The Reisenbach Foundation is dedicated to supporting a better and safer New York City. The Foundation provides scholarships for students at John Jay College, supports child abuse prevention programs, assists the "Safe Horizons" violence prevention program, works with police on Crime Stoppers, and many other worthwhile programs and initiatives. Contributions, says Sandy Reisenbach, "get right down on the street. You can see what your contributions accomplish and how it directly affects New Yorkers."

The November 29 event is a celebration and reaffirmation in John Reisenbach's memory when people in the media and advertising industry come together to do good for the city and to remember John and renew the commitment of the media industry to New York. Media companies need to give thanks for our blessings and support those causes that differentiate and define us as a community. Everyone in the industry is welcome to join us in the spirit and memory of John A. Reisenbach, the All-American Television executive, friend and colleague who lives on through your support. Visit http://www.reisenbachfoundation.org/, call Ronny Venable at (212) 935-1840 and give thanks this Thanksgiving Day for being part of a community that cares and remembers.

Robert Lilley, who was among the founders of the Foundation and served as chairman for 12 years, explains the organization was created following a memorial service for John as his friends and colleagues gathered and "discussed the pattern of unsolved murders in New York. We were all in the communications and advertising industry and we felt we should try to do something about this rather than let it pass. We met for some time trying to determine what to do and how to do it and someone passed along the phrase 'ruthless focus.' Many organizations try to do many things for many people. We decided to have a mission of making New York a safer and better place to live, to help prevent what happened to John from happening to others."

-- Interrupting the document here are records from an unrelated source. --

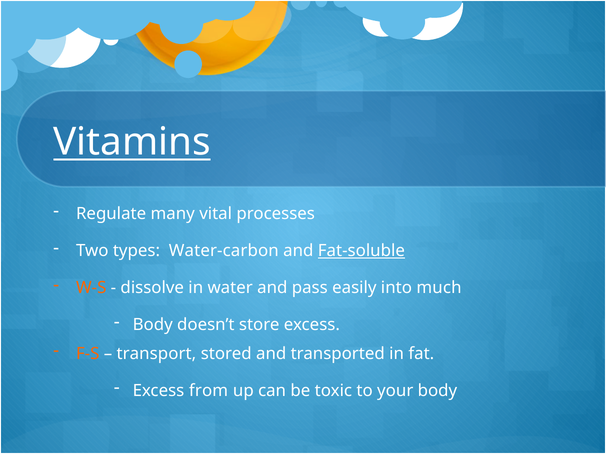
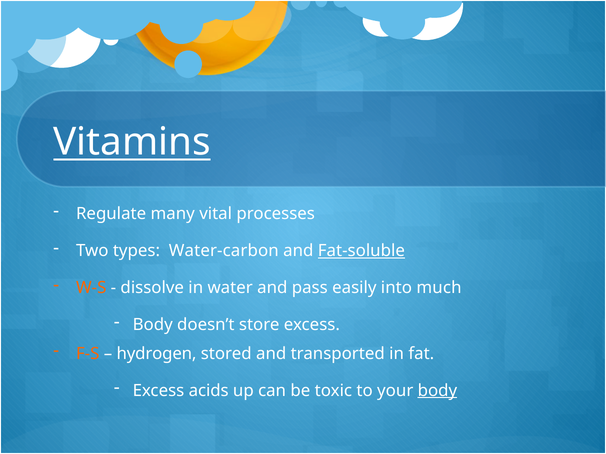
transport: transport -> hydrogen
from: from -> acids
body at (437, 391) underline: none -> present
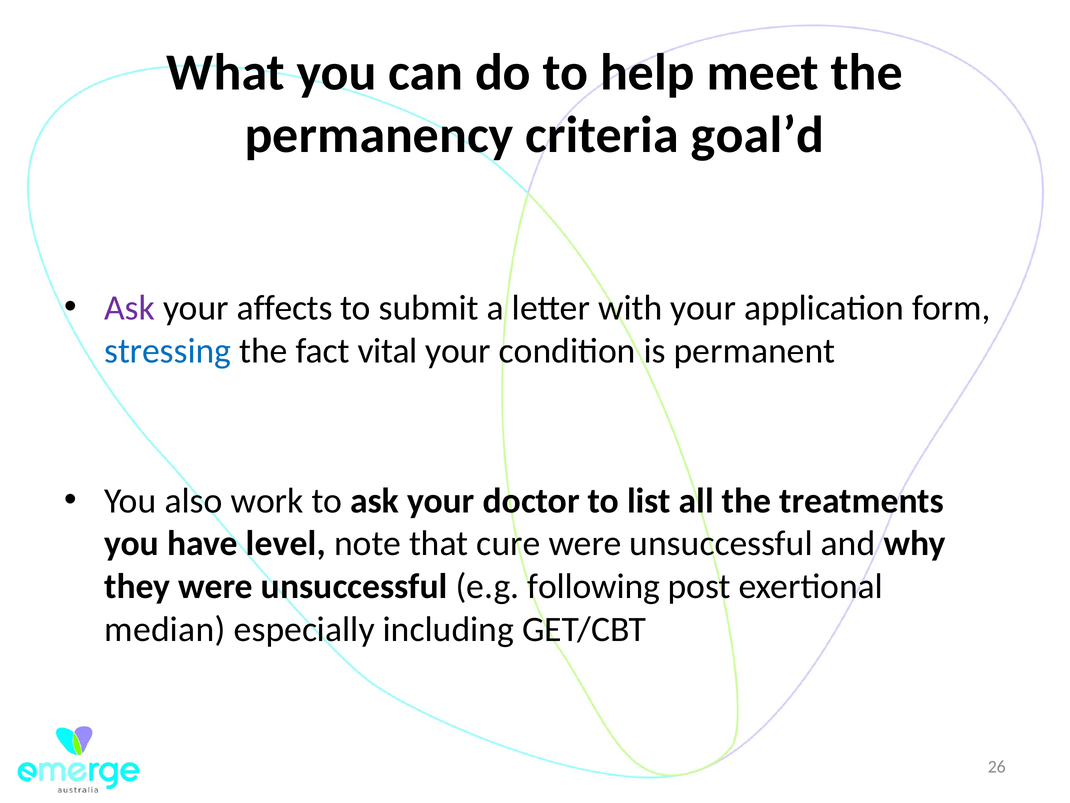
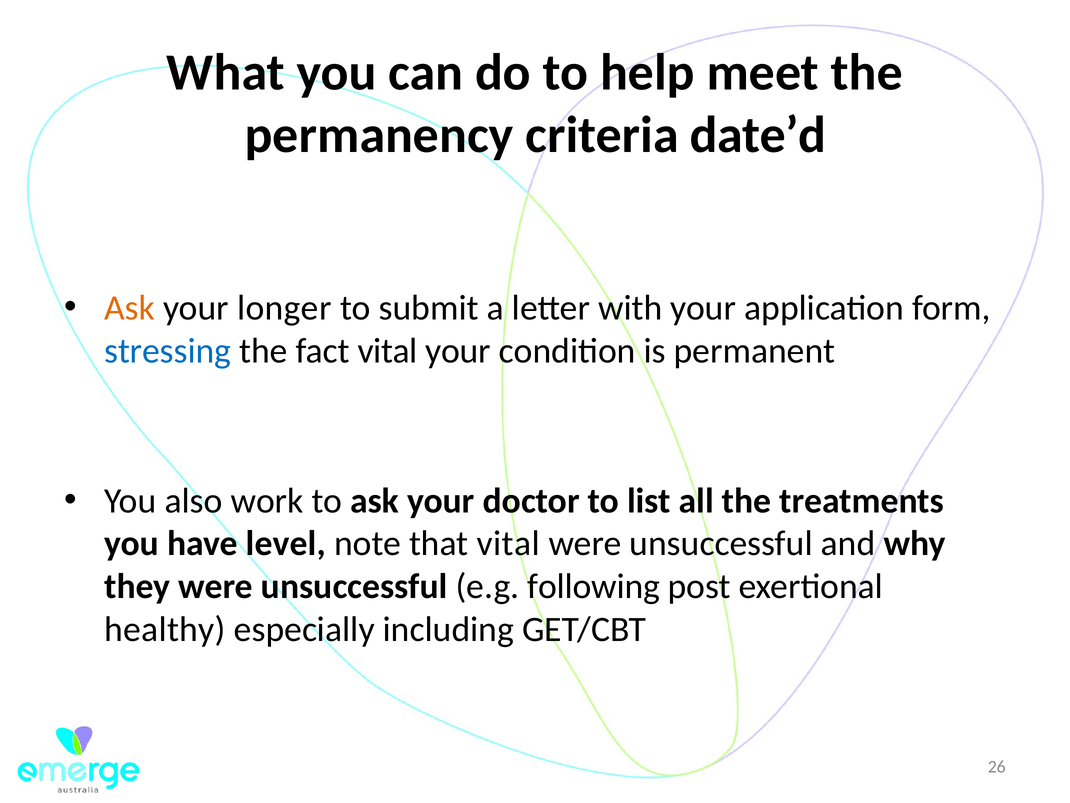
goal’d: goal’d -> date’d
Ask at (130, 308) colour: purple -> orange
affects: affects -> longer
that cure: cure -> vital
median: median -> healthy
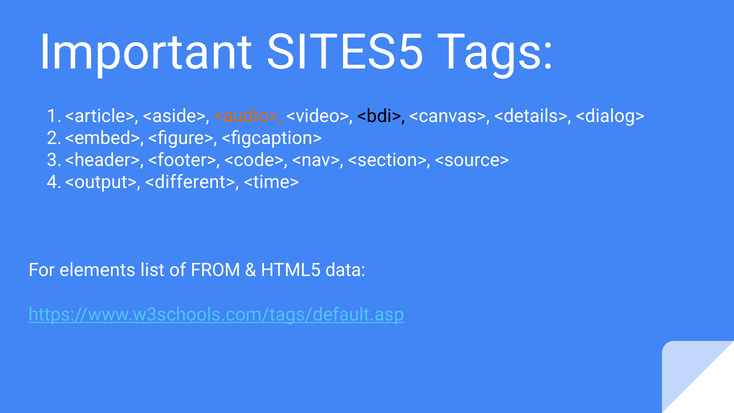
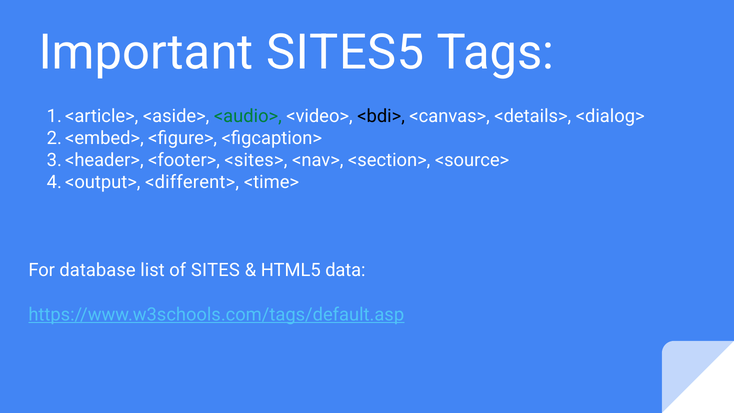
<audio> colour: orange -> green
<code>: <code> -> <sites>
elements: elements -> database
FROM: FROM -> SITES
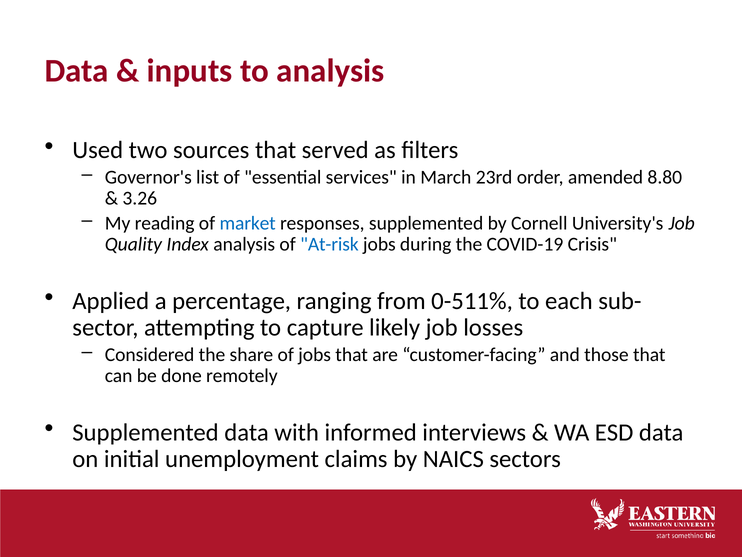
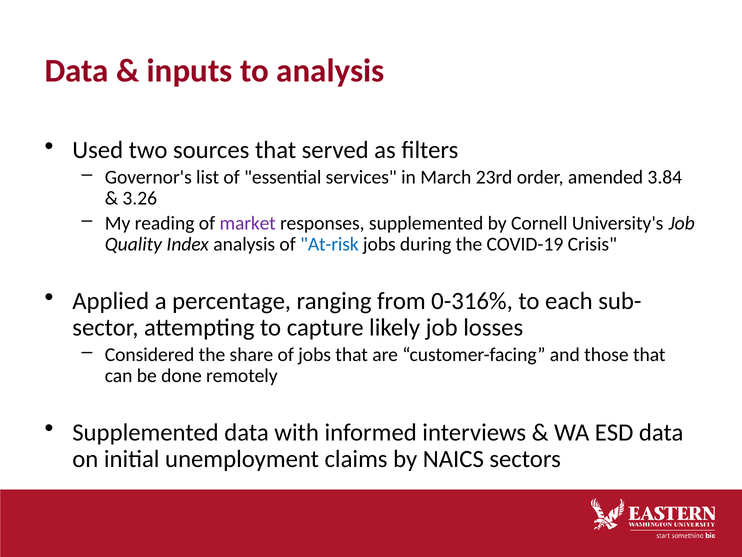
8.80: 8.80 -> 3.84
market colour: blue -> purple
0-511%: 0-511% -> 0-316%
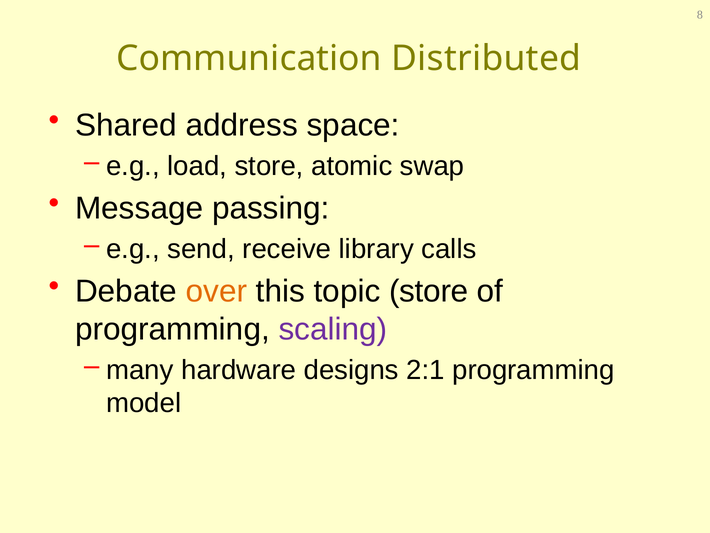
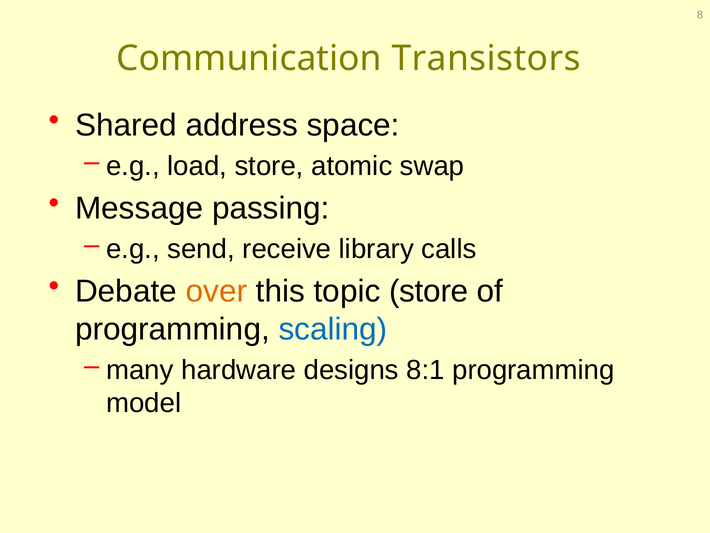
Distributed: Distributed -> Transistors
scaling colour: purple -> blue
2:1: 2:1 -> 8:1
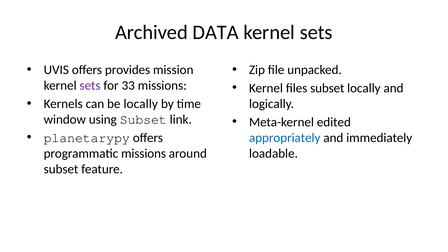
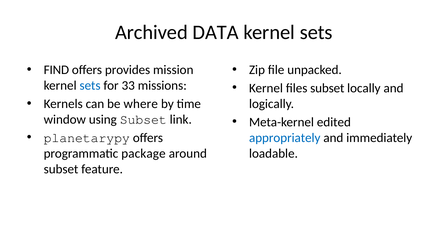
UVIS: UVIS -> FIND
sets at (90, 85) colour: purple -> blue
be locally: locally -> where
programmatic missions: missions -> package
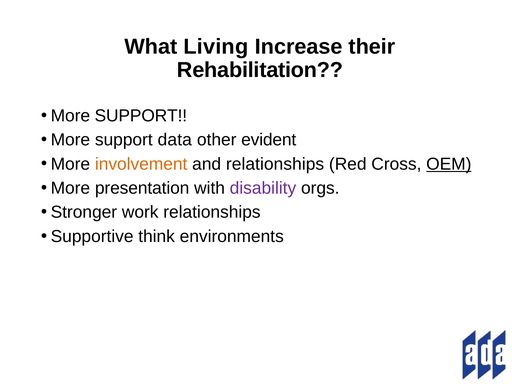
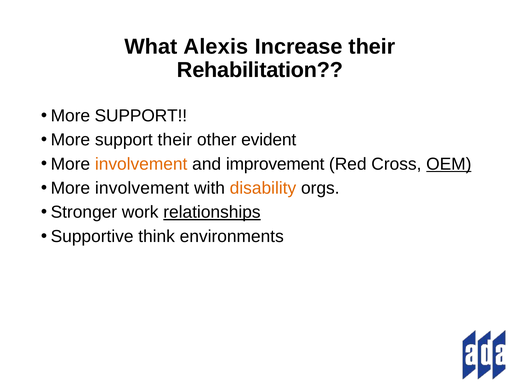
Living: Living -> Alexis
support data: data -> their
and relationships: relationships -> improvement
presentation at (142, 188): presentation -> involvement
disability colour: purple -> orange
relationships at (212, 212) underline: none -> present
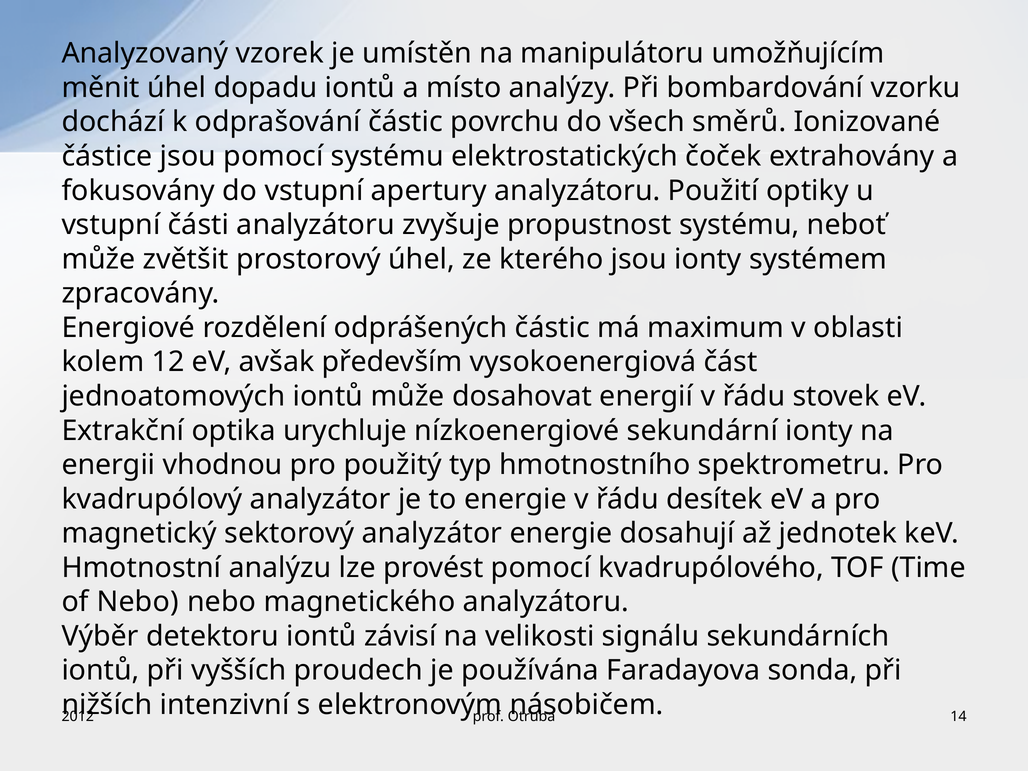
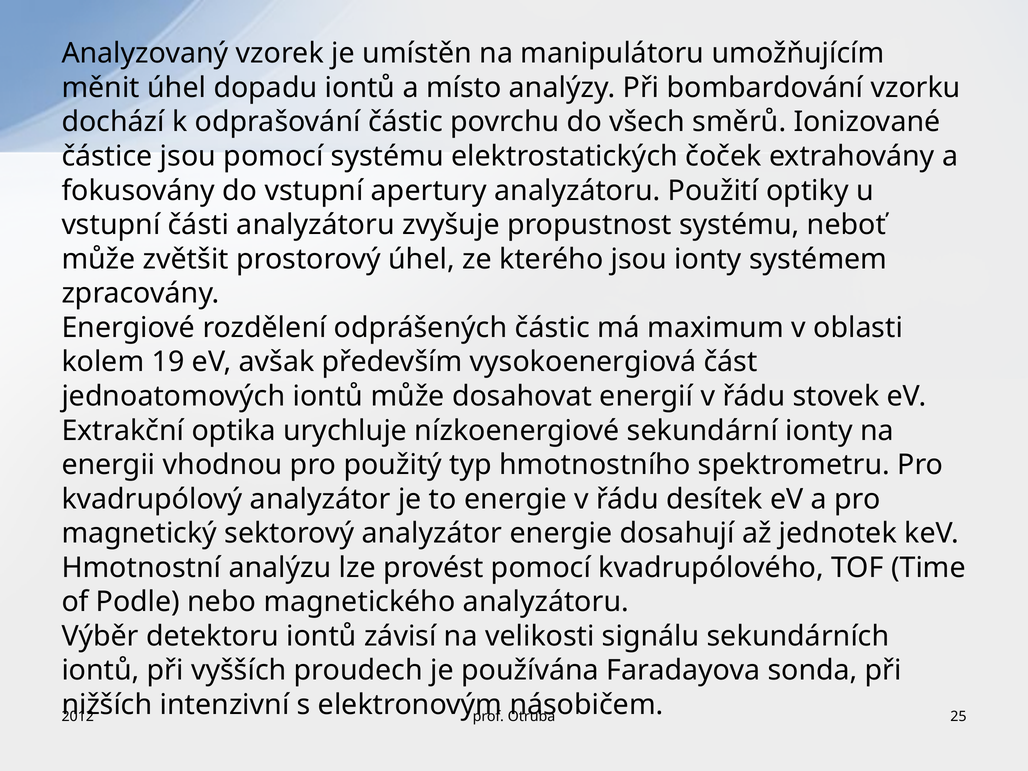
12: 12 -> 19
of Nebo: Nebo -> Podle
14: 14 -> 25
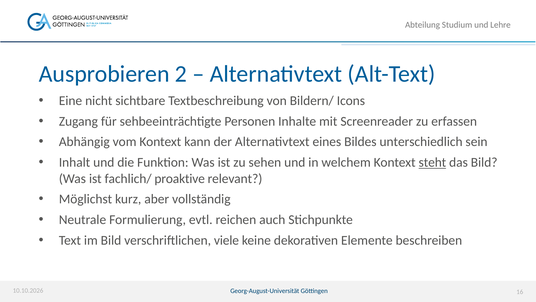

"When the boys decided to create the Foundation," recalls Sandy Reisenbach, "I wondered if it was appropriate. I appreciated the thought. I was concerned that they wouldn't know what to do; they weren't fund raisers. But they were determined they were going to do something about it. I have been incredibly impressed. They have a wonderful organization and have done great things for New York City. The foundation is as relevant today as it ever has been. There are people who are dangerous and people we need to protect to the best of our ability. With an economic disaster on our hands there will be a lot of unemployment and crime is likely to increase. Programs will be squeezed by the government and private donors. Getting support and funding is more important then ever. This is when they need it the most." Although he hesitated to single out individuals since "so many have contributed so much," Sandy offered thanks to Lilley, Jim Rosenfield, Larry Schatz, Arnie Semsky, Kassan, Mike Weiden, George Karalekas, Jayne Wallace, Jim Beloyannis, Gerry Byrne, Lou Festa and Scott Kushner.